My main focus is in regulated industries such as Pharma, Financial Services and Energy – in particular within regulatory compliance
Enabling a stronger position on cyber security
(regulatory compliance)
Business context
My client was facing external regulatory requirements within cyber security. The regulatory requirements were to be met within a given timeline, if not met my client could face significant fines.
Objectives
Establish a stronger and clearer position on cyber security and regulatory compliance was needed (NIS2, ISO27001 and 27019, UK NIS CAF) – 2 different initiatives for the same client.
Meeting ISO certification requirements and UK NIS CAF basic profile as required by external authorities.
Build a stronger anchoring of Quality management and regulatory compliance in the daily work across delivering teams.
Approach
- Close cooperation with Operations and IT executives.
- An assessment of the current cyber security posture and key risks was made for risk mitigation
- Re-staffing was initiated and work was organized to be executionable and efficient as possible.
- Clear roles and responsibilities were defined and anchoring. New model was matured step-by-step in close corporation with new hires for the compliance team and other key roles.
- Confidence was built step-by-step. Uncertainty and frustrations were handled actively.
Outcome
ISO 27001 and 27019 was obtained for the legal entities in scope and within the timeline required by external authorities
UK NIS CAF basic profile was met for the legal entities in scope and within the timeline required by external authorities
NIS2 compliance was enabled by strengthening the quality and compliance setup for the functions in scope and by ensuring risk based prioritisation of cyber security initiatives.
Re-activating the HR programme
Business context
A global HR programme was critical to adapt to a new and more global business context.
First go-lives were approaching fast and the target was to keep the first deadlines.
Objectives
Re-design and roll-out all major HR business processes to work in global context across all entities.
Design and implement a new global IT HR platform based on the revised global HR processe.s
Approach
- Close cooperation with HR executives.
- An assessment of the potential and pain points was made fast.
- Replanning was conducted where both timeline and cost were revised.
- First go-lives kept as planned.
- Clear roles and responsibilities agreed.
- New roles were introduced.
- The programme mindset was gradually changed.
- Uncertainty and frustrations were handled actively.
Outcome
The revised global HR processes were implemented in a per process/module go-live schedule.
The agreed timeline was met below budget.
GDPR programmes in the pension and the pharmaceutical industries
Business context
GDPR was being introduced and the uncertainty of how to handle this new legislation was significant.
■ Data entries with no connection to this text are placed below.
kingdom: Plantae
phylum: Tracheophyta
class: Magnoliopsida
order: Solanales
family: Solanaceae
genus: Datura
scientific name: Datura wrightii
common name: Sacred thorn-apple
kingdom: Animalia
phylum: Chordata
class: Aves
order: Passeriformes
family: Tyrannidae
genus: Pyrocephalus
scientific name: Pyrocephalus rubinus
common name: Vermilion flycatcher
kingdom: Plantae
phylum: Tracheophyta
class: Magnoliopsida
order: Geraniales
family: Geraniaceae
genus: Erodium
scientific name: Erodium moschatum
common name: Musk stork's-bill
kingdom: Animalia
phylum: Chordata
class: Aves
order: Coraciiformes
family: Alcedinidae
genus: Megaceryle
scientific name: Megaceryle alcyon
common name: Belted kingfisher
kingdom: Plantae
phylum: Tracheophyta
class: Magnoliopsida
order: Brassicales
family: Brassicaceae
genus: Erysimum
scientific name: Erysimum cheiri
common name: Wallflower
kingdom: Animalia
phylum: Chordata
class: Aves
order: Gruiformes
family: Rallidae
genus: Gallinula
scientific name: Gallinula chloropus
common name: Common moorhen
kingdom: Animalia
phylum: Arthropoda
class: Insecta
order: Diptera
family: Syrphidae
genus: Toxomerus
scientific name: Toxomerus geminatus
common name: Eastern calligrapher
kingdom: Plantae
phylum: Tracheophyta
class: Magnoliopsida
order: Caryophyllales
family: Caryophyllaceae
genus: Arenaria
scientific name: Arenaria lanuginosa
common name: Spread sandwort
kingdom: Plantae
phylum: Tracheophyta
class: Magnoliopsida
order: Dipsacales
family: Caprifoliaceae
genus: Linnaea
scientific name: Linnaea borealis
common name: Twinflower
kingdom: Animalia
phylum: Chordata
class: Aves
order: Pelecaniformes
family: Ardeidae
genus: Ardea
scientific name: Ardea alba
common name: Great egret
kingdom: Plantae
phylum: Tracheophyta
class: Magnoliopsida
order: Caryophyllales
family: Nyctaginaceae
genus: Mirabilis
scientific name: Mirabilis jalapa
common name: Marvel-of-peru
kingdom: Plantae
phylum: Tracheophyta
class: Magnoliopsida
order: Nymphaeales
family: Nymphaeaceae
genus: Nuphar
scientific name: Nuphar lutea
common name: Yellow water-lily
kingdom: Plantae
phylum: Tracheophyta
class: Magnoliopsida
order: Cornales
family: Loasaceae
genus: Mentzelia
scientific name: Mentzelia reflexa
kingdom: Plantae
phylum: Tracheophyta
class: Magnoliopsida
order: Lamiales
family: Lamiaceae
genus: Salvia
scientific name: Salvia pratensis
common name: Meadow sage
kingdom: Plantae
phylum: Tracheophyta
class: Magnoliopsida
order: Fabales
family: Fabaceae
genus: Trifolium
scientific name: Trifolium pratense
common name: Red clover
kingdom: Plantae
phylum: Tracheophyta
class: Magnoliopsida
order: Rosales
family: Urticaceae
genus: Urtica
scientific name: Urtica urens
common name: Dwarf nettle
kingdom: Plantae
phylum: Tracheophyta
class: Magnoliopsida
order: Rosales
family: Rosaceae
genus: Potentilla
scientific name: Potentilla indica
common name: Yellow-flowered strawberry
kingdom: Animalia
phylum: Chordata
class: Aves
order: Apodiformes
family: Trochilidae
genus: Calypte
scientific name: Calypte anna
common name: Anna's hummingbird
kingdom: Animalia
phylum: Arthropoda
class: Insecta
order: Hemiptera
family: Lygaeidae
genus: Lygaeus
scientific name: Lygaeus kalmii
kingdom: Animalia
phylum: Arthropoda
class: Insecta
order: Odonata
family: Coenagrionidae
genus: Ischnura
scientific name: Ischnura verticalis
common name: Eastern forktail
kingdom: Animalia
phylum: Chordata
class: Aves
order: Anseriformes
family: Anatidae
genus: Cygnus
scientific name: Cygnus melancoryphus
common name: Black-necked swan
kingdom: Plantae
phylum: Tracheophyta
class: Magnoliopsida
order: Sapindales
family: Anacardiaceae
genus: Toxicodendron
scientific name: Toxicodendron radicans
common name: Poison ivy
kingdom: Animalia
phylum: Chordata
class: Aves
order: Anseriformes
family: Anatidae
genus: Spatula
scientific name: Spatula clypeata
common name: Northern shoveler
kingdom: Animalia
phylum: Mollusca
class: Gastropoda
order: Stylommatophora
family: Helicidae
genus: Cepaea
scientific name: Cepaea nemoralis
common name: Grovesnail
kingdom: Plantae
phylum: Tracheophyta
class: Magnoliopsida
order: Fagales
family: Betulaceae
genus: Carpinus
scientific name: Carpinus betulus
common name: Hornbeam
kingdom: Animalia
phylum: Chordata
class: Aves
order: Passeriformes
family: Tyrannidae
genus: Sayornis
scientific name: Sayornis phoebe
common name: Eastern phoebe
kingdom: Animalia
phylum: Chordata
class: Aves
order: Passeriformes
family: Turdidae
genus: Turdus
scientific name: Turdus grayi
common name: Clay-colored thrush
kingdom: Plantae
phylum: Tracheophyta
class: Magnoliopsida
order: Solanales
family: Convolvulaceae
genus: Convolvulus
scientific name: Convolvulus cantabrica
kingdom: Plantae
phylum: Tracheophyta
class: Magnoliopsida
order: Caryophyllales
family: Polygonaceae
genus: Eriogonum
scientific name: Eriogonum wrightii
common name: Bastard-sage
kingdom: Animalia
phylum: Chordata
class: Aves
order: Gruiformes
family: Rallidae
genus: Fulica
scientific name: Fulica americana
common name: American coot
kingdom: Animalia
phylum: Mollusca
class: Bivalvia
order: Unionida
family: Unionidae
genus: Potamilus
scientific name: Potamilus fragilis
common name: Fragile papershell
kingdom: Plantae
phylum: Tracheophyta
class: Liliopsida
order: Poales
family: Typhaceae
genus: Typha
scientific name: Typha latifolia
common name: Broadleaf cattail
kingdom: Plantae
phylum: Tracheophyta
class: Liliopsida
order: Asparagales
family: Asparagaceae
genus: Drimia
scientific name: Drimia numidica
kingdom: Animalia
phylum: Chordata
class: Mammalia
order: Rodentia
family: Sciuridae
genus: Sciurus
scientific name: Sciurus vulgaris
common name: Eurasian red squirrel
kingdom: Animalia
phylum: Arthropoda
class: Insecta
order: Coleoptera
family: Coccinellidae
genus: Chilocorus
Little concrete legal guidance was available.
There was a clear business objective to be compliant at the effective date.
Objectives
Understand the GDPR as legislation and design the implementation thereof across the organisation
Enable the organisation to meet the GDPR requirements through competency development and an operating model.
Approach
- Active involvement of top management and alignment with expectations from board of directors.
- A full company assessment of the scope was conducted for data, governance, business processes, IT systems and 3rd party provided was conducted on high level for risk assessment, clear prioritization and agreement on approach.
- A communication and training strategy was designed and followed to make it easier for employees to adopt this new mindset.
- Projects were designed and implemented to effectively implement in relevant business areas.
Outcome
Successful introduction of this new mindset for how to protect personal data in a global company. A lift of compliance maturity in the impacted business areas.